I was having lunch the other day at a friend’s house. His parents were asking me what I think of Valapaiso and Viña del Mar. I was talking about how I like each in its own way. They were slightly surprised, assuming that as an American I would clearly have a preference for the more upscale, planned city of Viña del Mar. They liked Viña better.
They also talked about something I hadn’t really thought much about; they prosed that Valparaiso becoming a World Heritage Site is a bad thing. They look at is as glorifying poverty; failing to see the misery people live in and rather romanticize their lives, their housing, and their squaller. Furthermore, they see it as a way to not have to confront the poverty or work to change the lives of those in this country with the least. I am not sure that I totally area, but I do see their point.
Another disagreement in the conversation arose when I was talking about reasons I like Cerro Polanco. One of the reasons is the close quarters that the different social classes live in (in harmony) on the hill. Next to my house, which people refer to as the castle, you can find people squatting in shanty houses, up the road you can find almost every degree in between. Again, said friends did not like this– they are about as far left as you can get and anti-social classes as a concept.
However, here, I stick by my point. Living together, the people come to a better understanding of the other. I come from an area within the US (like most areas within the US) that is extremely segregated by both class and race. I believe that it is easy for a child to grow up in their communities and never befriend someone of a different social status; in some cases, even see them up close. This distance gives weight, even validity, to stereotypes and prejudices.

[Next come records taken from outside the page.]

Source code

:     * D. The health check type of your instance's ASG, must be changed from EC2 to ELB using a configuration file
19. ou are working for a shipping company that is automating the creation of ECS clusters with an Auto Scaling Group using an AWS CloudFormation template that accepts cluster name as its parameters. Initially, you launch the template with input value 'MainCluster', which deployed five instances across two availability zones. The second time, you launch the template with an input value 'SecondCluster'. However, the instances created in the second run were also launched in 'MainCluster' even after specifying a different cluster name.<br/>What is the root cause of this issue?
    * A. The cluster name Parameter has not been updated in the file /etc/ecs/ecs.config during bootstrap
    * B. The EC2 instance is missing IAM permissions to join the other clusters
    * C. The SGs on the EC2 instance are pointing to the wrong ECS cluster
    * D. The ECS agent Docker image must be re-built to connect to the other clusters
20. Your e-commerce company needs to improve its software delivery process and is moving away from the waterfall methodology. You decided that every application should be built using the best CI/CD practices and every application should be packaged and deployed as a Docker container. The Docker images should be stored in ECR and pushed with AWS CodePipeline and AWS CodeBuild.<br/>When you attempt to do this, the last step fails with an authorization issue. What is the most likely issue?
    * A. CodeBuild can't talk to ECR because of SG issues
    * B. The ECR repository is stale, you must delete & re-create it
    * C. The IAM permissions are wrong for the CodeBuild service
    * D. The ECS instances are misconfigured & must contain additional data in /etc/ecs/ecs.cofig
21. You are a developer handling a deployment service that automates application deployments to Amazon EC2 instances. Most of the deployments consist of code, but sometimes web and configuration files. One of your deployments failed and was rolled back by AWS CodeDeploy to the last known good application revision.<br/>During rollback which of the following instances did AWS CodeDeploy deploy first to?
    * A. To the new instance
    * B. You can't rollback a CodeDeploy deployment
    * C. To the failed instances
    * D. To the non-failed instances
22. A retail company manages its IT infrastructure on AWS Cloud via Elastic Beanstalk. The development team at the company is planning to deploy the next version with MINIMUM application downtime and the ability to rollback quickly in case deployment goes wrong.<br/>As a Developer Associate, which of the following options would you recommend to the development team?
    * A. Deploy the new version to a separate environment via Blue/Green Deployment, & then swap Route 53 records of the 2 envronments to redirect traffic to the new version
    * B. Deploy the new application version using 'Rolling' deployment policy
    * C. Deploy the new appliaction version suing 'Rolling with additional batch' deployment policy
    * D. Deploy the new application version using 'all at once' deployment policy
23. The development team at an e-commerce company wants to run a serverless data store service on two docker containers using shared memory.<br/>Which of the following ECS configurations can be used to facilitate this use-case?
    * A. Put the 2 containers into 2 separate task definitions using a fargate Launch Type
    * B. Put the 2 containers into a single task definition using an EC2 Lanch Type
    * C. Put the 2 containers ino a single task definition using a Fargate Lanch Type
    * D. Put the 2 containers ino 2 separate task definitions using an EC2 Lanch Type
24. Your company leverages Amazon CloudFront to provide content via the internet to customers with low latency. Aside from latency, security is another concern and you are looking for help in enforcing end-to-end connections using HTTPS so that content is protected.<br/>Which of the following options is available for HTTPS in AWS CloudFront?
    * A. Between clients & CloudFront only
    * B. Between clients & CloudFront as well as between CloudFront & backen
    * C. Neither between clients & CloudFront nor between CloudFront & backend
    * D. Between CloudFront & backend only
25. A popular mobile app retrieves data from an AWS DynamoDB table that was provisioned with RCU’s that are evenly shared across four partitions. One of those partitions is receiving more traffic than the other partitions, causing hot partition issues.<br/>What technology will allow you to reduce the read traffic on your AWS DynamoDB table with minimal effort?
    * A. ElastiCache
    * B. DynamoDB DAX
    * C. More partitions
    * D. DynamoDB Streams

The other day Mombian pointed out that people who know 2 or more LGBT individuals are more likely to vote in favor of protections for LGBT people regardless of their (the voter’s) political affiliation. I assume that something similar must be true when talking about classes. An upper or middle class person who has made friends with or knows someone who has demonstrated how hard it is to survive on minimum wage, is probably more likely to vote for an increase in minimum wage. Granted, this is just my extrapolation of how life should work, who knows if it is true.
Finally, I feel I need to put a plug in for a book that I really enjoyed Nickel and Dimed: On (Not) Getting By in America by Barbara Ehrenreich. If you haven’t thought about minimum wage or class issues in America, it really is a good read. Not to mention it is entertaining.